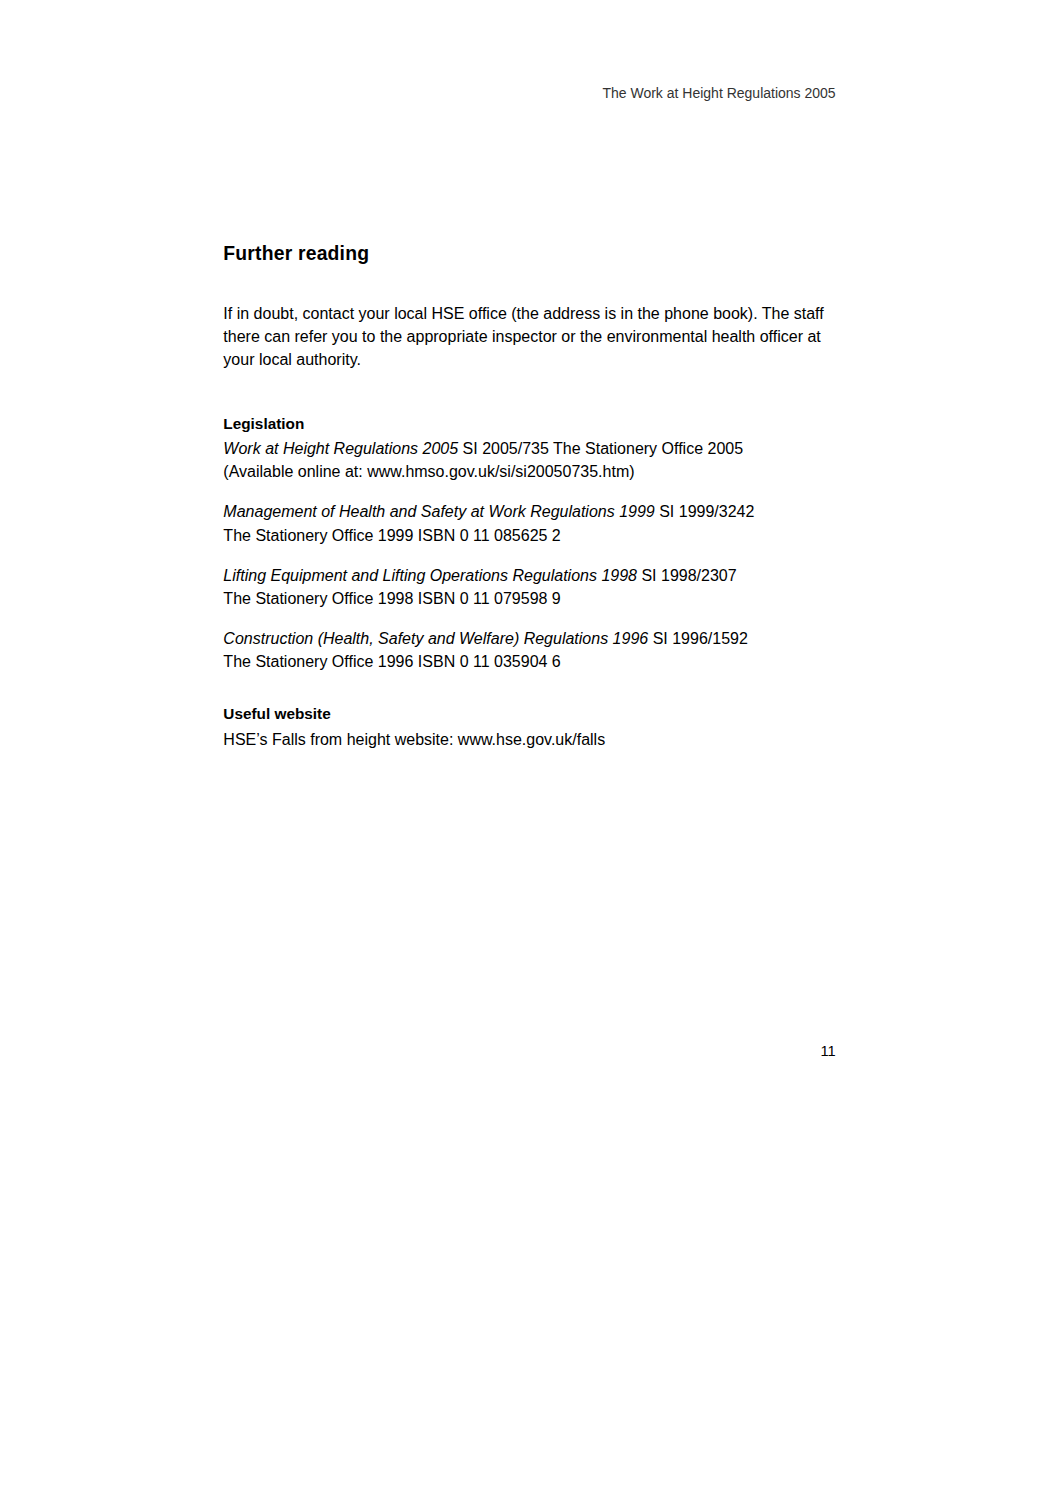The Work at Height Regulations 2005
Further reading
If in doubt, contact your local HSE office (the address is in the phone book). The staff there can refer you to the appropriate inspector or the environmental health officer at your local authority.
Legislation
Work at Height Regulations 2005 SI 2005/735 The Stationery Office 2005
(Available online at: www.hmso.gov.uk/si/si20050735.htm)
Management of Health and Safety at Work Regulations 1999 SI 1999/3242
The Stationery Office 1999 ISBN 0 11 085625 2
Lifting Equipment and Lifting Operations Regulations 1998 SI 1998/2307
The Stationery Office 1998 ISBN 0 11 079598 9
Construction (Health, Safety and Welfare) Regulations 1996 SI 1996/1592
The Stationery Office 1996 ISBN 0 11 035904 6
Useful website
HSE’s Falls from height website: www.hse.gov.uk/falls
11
:::::
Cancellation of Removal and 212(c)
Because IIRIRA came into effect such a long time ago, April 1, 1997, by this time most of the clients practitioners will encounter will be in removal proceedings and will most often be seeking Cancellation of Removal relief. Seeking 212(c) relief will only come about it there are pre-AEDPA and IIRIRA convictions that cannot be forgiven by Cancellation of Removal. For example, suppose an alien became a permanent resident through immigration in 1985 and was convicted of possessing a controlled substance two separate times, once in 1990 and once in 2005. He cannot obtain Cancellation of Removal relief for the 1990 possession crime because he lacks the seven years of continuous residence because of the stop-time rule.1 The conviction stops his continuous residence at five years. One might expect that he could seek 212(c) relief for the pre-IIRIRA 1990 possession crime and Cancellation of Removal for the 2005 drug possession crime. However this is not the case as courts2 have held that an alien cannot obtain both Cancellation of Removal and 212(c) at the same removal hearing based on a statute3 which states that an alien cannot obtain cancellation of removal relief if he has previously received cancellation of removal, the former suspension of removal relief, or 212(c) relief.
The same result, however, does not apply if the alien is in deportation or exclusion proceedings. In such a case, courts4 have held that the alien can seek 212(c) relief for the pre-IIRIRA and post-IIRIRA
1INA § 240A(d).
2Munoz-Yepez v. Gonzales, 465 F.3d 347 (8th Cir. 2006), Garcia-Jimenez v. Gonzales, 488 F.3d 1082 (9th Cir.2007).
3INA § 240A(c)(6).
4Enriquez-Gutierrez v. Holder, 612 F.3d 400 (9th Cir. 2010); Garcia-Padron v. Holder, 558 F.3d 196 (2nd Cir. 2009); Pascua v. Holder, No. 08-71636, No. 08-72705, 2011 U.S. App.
:::::
**WORK ORDER**.
Above are some records; extract exactly the lines from the one containing "The Work at Height Regulations 2005" through the one containing "(Available online at: www.hmso.gov.uk/si/si20050735.htm)" and drop the pictures.

**YOUR RESPONSE**.
The Work at Height Regulations 2005
Further reading
If in doubt, contact your local HSE office (the address is in the phone book). The staff there can refer you to the appropriate inspector or the environmental health officer at your local authority.
Legislation
Work at Height Regulations 2005 SI 2005/735 The Stationery Office 2005
(Available online at: www.hmso.gov.uk/si/si20050735.htm)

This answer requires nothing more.